#Interview with Deborah Klée, author of The Borrowed Boy #Spotlight #BlogTour
Today it is my pleasure to join in the blog tour for
The Borrowed Boy by Deborah Klée
and I have the honour of sharing her answers to my questions with you.
Read on to find out more about her writing, the book and herself!
Where did you get the inspiration for the book?
I was inspired by an event and a place, but for a while, these two ideas were not linked. The event was witnessing a child get separated momentarily from his mum on the Tube. I started to think, what if she hadn’t managed to get on that train? Then I wondered about people and situations not being what they seemed.
Jaywick Sands with its lovable but roguish community is like a character within this story. It is a real place in Essex that has held a fascination for me. Full of interesting and quirky characters, many living in poverty, it is a place that has been much maligned by the media, but people who have been rehoused from Jaywick lament the loss of a close and caring community. Places like people can be misjudged.
It was a casual comment by a friend that, ‘Jaywick would be a great place for a person to hide,’ that triggered this story, bringing together these two ideas.
What is your writing process?
Ideas for stories are in my head for some time before I start to plan a novel.
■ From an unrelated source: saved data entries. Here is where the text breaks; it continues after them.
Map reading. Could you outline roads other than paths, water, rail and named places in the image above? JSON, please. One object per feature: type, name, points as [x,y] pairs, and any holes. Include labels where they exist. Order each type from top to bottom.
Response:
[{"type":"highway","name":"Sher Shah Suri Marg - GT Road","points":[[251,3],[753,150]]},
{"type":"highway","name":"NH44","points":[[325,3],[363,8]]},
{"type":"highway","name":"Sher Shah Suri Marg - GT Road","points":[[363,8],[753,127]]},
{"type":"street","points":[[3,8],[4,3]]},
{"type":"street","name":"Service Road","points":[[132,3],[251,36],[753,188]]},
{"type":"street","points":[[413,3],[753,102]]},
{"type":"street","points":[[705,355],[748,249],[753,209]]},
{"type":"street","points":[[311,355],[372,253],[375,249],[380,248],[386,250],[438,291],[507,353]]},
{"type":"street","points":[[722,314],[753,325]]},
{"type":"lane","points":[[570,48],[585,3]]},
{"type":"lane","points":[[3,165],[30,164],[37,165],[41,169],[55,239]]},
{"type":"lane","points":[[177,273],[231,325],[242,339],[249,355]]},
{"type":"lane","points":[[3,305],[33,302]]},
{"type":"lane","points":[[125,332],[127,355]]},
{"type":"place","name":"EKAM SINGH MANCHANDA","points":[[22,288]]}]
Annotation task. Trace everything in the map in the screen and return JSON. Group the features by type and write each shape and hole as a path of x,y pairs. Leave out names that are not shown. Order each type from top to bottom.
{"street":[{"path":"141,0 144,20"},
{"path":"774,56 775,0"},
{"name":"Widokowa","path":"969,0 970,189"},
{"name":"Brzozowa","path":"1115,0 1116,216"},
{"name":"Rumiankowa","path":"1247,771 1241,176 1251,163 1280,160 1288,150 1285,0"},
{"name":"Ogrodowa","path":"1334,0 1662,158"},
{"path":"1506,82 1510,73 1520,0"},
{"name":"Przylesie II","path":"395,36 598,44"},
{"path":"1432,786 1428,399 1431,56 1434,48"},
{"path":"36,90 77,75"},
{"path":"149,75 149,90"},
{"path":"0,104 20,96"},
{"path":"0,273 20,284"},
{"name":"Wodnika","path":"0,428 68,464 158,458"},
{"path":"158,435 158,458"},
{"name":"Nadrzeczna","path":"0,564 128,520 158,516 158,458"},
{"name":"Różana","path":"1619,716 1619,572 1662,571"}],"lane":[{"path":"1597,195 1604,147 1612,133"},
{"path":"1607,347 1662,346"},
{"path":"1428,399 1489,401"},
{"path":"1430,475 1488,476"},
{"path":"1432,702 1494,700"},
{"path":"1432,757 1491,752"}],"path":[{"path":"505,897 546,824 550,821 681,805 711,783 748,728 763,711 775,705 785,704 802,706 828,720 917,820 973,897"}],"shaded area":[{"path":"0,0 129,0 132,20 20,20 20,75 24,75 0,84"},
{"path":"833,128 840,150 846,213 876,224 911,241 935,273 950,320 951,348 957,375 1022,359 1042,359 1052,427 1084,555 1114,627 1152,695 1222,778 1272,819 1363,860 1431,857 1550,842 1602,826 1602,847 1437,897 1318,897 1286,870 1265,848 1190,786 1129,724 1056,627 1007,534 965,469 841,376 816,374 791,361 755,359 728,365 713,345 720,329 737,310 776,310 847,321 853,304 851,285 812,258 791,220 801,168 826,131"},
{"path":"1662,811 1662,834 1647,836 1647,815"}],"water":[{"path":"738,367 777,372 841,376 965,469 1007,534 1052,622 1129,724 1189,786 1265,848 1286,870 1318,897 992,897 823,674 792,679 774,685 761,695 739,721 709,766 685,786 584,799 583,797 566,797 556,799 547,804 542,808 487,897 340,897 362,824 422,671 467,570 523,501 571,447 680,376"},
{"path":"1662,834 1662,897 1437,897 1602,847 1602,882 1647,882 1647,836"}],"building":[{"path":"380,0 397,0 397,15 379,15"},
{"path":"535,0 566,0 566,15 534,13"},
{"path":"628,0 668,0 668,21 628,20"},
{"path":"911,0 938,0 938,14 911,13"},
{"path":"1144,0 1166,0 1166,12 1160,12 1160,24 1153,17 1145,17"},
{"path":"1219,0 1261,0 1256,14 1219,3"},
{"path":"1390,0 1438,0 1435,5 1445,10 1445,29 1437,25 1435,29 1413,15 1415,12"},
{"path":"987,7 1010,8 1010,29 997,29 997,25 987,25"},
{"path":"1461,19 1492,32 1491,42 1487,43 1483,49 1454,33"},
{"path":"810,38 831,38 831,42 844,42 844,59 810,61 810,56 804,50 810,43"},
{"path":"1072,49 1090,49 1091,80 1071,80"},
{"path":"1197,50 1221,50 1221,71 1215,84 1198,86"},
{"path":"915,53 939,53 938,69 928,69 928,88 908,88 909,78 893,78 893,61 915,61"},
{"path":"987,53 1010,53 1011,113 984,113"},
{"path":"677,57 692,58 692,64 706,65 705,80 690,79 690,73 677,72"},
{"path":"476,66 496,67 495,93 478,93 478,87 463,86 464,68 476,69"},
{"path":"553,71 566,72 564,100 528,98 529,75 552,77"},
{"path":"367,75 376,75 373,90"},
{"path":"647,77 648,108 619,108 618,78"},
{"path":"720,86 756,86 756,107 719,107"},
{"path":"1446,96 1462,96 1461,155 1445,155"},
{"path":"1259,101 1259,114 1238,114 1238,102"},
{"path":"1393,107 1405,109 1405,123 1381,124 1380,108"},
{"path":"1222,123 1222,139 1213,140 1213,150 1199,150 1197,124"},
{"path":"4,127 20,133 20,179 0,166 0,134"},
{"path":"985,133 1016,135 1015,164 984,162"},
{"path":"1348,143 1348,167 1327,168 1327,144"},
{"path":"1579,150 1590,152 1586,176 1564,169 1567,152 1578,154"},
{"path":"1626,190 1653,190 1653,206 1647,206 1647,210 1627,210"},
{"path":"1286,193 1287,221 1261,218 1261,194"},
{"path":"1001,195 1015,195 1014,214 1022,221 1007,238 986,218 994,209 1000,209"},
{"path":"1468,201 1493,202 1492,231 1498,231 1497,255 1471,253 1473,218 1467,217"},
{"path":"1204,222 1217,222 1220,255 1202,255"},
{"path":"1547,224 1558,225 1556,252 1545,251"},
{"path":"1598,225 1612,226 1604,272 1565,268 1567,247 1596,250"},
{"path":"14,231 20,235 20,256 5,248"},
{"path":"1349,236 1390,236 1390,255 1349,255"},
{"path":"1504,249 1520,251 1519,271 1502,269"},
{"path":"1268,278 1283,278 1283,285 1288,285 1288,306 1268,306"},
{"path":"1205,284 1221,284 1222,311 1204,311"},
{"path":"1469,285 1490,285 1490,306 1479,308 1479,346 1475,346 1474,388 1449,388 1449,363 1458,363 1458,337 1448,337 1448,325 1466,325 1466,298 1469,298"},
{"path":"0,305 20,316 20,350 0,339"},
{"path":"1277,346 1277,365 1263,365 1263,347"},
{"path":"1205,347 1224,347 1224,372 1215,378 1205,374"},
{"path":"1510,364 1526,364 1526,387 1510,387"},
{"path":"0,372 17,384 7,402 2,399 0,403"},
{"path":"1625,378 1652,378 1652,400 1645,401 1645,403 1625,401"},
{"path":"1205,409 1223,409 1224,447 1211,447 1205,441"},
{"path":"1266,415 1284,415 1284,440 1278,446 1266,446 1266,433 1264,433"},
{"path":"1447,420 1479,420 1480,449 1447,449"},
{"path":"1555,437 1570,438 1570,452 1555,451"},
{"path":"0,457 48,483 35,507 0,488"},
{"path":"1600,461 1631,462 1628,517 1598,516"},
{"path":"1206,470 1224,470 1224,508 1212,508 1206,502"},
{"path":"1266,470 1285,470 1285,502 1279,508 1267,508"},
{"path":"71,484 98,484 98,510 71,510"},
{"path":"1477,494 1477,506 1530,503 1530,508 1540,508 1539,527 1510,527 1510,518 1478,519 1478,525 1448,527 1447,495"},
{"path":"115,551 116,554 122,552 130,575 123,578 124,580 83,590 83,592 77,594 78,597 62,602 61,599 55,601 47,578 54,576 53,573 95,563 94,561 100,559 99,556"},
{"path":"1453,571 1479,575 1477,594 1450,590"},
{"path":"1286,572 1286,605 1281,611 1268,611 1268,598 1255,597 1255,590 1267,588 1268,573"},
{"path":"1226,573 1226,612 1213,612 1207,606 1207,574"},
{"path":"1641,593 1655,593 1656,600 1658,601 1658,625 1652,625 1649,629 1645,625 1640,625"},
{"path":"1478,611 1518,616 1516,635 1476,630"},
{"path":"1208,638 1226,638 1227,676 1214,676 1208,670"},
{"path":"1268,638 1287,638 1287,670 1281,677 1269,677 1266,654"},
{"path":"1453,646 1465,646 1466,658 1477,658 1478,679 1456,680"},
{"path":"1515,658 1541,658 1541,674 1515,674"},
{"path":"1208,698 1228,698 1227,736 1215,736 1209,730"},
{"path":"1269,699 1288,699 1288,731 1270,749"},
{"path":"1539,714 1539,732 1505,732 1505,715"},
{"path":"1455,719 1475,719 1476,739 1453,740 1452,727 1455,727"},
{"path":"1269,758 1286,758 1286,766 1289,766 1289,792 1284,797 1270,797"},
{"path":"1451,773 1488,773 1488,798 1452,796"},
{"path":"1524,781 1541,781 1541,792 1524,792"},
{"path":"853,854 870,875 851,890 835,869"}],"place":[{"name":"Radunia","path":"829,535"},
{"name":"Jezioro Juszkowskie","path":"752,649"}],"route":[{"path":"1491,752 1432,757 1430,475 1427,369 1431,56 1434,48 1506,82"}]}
I think that they are germinating up there so that when I am ready to write I am surprised at how quickly the story comes to me.
I spend some time thinking about the key characters. I find it helpful to write longhand with the person telling me who they are. It helps to find their voice and I discover what motivates them and why.
The amount of planning I do for each novel varies, but I always write ten key scenes andsynopsis, as this is my map. I consider the first draft as me telling myself the story and let my ideas flow freely. Then I edit, ruthlessly. Little diversions I have enjoyed in writing the first draft can and will be used as short stories or in another novel, so nothing is wasted.
Do you write using pen and paper or on a computer?
When I am planning I use pen and paper but I prefer to write using a computer. I did fill an A4 pad whilst visiting a friend in LA for two weeks and returned home with several chapters to write up.
Who is your favourite character out of your stories and why?
I adore Angie Winkle. She is so misunderstood but has a big heart and great imagination.
If you were a character in your story, which would you like to be?
I put my poor characters through hell before they find happiness and fulfilment and so that is hard. In The Borrowed Boy, I think it would be Josie, the manager of The Sea Shell Café. She loves living and working in her café by the sea and is loved and respected by the residents of Jaywick and her family.
How and why did you choose the names for your main characters?
Angie Winkle had to have an awkward name to reflect her feelings of being ungainly and a misfit. The name Angie fits with her generation and where she was brought up in the East end of London. Winkle is a delightful and amusing surname which I heard somewhere and wrote down for future use.
I heard the name Nikoleta, when I was introduced to a PA who was escorting me to a business meeting. My mind must have been more on the story in my head as we took the elevator to the meeting room than the topic I was there to discuss. Although I looked up Polish girl’s names, I stuck with this name as I thought it was pretty and unusual.
Thank you so much for answering my questions – I enjoyed reading your answers and am delighted to be able to share them here!
Here’s more information about The Borrowed Boy
A borrowed boy, a borrowed name and living on borrowed time.
What do you put on a bucket list when you haven’t done anything with your life? No interesting job, no lovers, no family, no friends. Believing she has only weeks left to live, Angie Winkle vows to make the most of every minute.
Going back to Jaywick Sands, is top of her bucket list. Experiencing life as a grandmother is not, but the universe has other plans and when four-year-old Danny is separated from his mum on the tube, Angie goes to his rescue. She tries to return him to his mum but things do not go exactly as planned and the two of them embark on a life-changing journey.
Set in Jaywick Sands, once an idyllic Essex holiday village in the 70s, but now a shantytown of displaced Londoners, this is a story about hidden communities and our need to belong.
Deborah has worked as an occupational therapist, a health service manager, a freelance journalist, and management consultant in health and social care.
Her protagonists are often people who exist on the edges of society. Despite the very real, but dark, subject matter her stories are uplifting, combining pathos with humour. They are about self-discovery and the power of friendships and community.
The Borrowed Boy, her debut, was shortlisted for the Deviant Minds Award 2019. Just Bea, her second novel will be published in 2021.
Deborah lives on the Essex coast. When she is not writing she combines her love of baking with trying to burn off the extra calories.